▸ What the exercise asks
Going through the material below, output exactly the lines from the one containing "Вопросов ещё нет" through the one containing "permitiendo a empresas", and no pictures.
= = = = =
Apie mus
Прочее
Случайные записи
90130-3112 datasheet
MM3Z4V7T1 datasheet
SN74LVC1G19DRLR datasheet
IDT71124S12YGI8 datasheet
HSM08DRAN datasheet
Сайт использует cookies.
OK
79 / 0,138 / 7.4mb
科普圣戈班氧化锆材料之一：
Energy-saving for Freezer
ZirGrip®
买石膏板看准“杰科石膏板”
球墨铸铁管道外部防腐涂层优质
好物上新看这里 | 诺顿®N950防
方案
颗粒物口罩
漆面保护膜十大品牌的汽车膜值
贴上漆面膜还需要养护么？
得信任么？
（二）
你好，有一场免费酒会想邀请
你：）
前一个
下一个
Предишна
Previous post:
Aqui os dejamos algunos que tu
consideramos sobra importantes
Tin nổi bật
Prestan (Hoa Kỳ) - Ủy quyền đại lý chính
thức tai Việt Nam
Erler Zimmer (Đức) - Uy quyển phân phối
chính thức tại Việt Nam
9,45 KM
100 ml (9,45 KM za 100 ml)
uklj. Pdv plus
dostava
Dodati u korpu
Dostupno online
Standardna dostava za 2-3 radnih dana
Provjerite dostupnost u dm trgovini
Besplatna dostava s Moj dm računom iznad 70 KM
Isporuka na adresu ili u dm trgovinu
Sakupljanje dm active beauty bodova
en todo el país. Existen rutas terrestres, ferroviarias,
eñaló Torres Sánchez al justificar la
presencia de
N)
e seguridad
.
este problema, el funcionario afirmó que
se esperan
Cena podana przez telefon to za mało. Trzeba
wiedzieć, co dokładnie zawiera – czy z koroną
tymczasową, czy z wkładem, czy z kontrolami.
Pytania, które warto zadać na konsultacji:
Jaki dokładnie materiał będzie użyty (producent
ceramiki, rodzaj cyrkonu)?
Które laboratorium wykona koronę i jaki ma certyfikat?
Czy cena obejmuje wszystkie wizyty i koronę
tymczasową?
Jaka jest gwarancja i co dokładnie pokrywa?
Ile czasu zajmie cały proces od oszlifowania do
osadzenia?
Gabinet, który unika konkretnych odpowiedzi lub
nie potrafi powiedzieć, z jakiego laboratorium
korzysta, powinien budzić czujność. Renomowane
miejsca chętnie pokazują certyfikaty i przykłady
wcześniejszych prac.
= = = = =
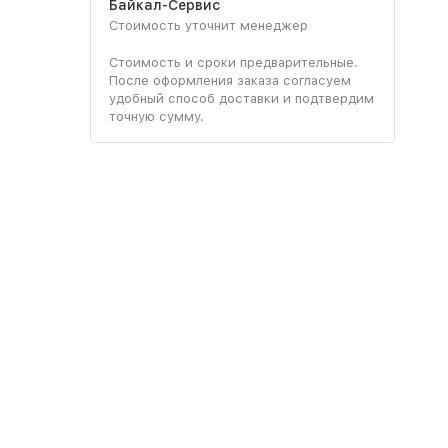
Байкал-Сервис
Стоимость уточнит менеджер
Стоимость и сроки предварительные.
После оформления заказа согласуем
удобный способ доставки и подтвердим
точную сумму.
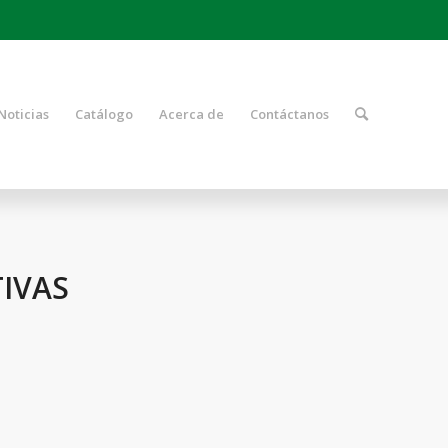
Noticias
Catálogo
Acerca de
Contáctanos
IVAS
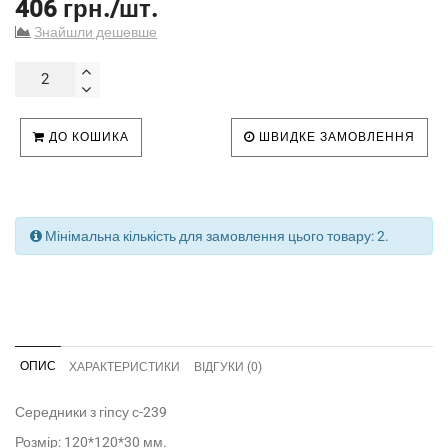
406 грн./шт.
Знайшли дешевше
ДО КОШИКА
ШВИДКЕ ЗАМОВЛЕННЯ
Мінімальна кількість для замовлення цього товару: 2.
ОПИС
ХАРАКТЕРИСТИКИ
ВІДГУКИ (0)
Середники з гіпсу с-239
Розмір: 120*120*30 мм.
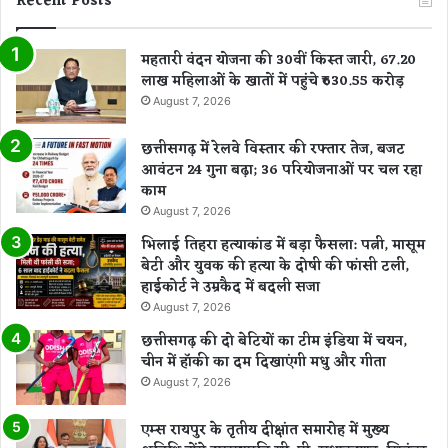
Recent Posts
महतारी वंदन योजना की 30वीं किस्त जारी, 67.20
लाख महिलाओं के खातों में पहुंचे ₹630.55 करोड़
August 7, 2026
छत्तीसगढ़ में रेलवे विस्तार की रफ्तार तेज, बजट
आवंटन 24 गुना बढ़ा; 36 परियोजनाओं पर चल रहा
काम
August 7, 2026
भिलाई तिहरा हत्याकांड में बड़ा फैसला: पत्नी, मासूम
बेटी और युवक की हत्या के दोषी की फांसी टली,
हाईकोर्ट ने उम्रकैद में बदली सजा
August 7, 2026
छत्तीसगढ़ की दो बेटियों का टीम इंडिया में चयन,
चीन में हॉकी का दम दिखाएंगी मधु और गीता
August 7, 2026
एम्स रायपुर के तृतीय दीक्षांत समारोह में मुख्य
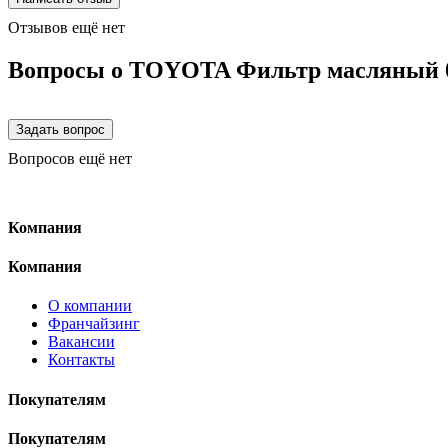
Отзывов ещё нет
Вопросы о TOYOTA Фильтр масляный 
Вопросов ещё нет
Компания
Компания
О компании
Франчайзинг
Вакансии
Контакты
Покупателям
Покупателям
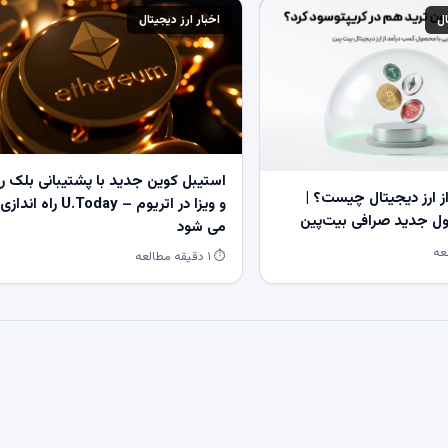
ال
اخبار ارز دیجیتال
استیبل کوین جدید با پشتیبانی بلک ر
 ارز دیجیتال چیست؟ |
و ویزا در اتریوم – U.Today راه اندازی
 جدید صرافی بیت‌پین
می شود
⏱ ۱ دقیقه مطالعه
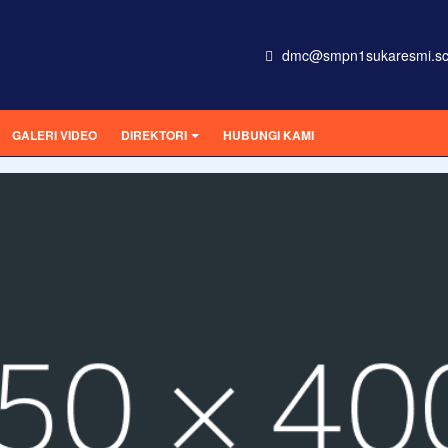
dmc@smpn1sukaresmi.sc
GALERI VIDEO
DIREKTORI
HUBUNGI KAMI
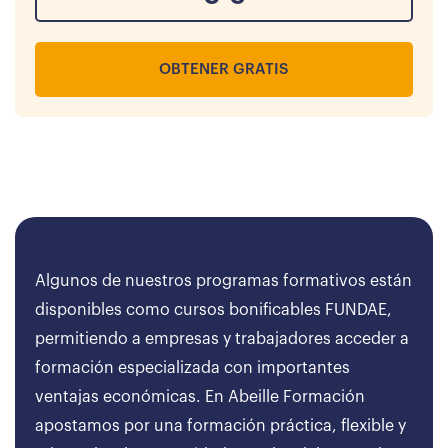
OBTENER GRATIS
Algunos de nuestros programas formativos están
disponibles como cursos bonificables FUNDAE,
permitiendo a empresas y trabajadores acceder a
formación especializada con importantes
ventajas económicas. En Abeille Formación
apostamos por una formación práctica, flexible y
= = = = =
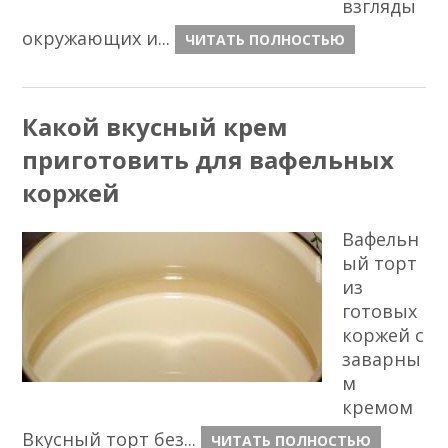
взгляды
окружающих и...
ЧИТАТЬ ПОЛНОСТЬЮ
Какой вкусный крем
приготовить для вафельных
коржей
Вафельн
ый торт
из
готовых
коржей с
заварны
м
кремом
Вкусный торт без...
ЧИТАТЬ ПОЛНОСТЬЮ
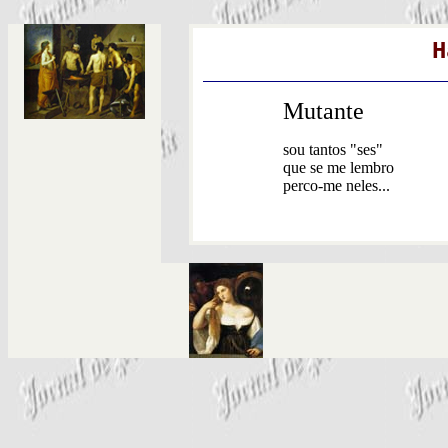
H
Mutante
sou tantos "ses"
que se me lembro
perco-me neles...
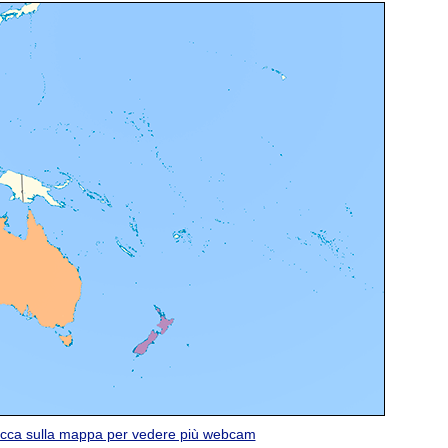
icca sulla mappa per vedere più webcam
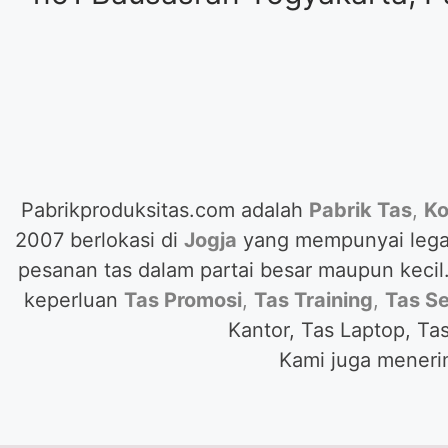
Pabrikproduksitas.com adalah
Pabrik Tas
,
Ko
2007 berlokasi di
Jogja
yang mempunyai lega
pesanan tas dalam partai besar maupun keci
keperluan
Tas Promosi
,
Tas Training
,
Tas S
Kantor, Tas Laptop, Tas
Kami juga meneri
= = = = =
▸ Reply to the exercise
Вопросов ещё нет
Компания
Компания
О компании
Франчайзинг
Вакансии
Контакты
Покупателям
Покупателям
ال
اخبار ارز دیجیتال
استیبل کوین جدید با پشتیبانی بلک ر
 ارز دیجیتال چیست؟ |
و ویزا در اتریوم – U.Today راه اندازی
 جدید صرافی بیت‌پین
می شود
⏱ ۱ دقیقه مطالعه
dmc@smpn1sukaresmi.sc
GALERI VIDEO
DIREKTORI
HUBUNGI KAMI
OBTENER GRATIS
Algunos de nuestros programas formativos están
disponibles como cursos bonificables FUNDAE,
permitiendo a empresas y trabajadores acceder a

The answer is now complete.